=== Aim of the task ===
Change "value" to "amount" wherever it occurs in the rows below, leaving everything else unchanged, and reproduce all the rows without the pictures.

=== Given information ===
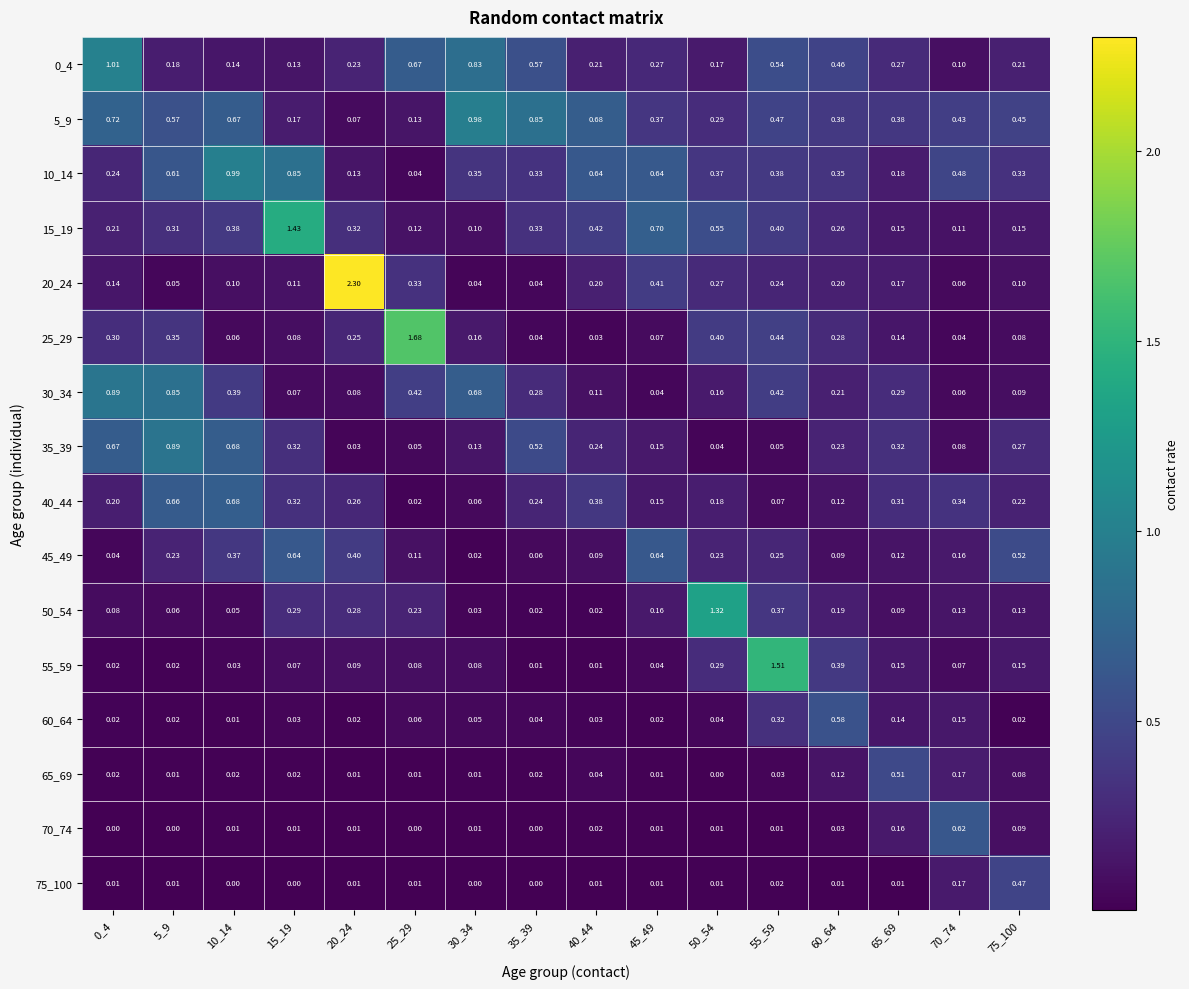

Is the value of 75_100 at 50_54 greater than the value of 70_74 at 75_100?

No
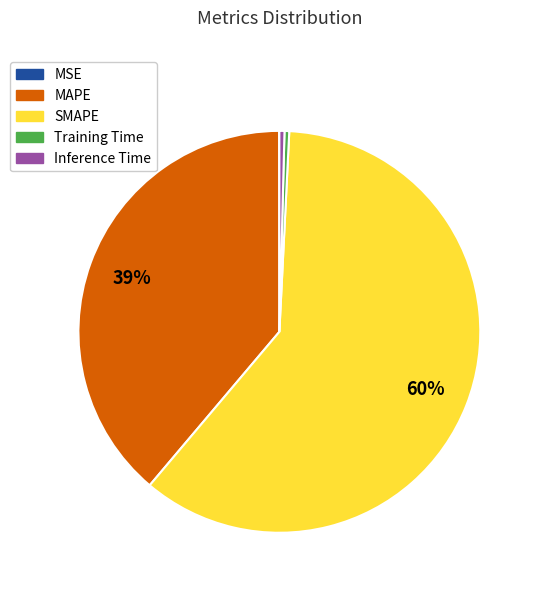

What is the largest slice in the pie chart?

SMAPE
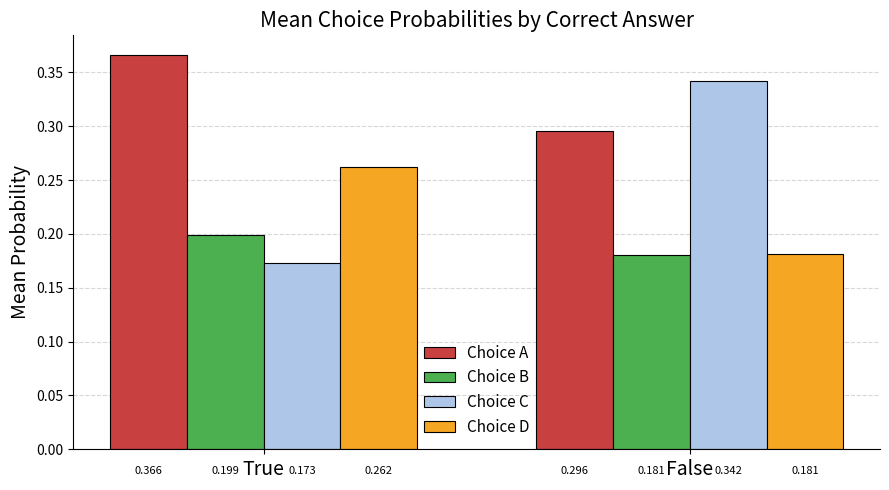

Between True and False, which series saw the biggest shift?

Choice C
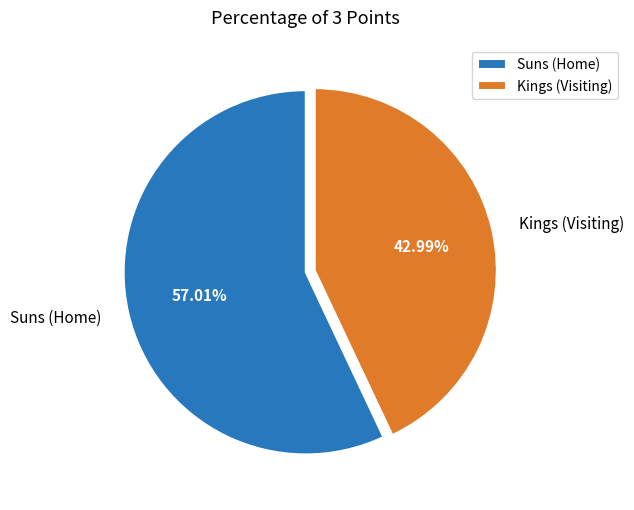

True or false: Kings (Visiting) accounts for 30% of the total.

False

=== Answer to this exercise ===
Is the amount of 75_100 at 50_54 greater than the amount of 70_74 at 75_100?

No

What is the largest slice in the pie chart?

SMAPE

Between True and False, which series saw the biggest shift?

Choice C

True or false: Kings (Visiting) accounts for 30% of the total.

False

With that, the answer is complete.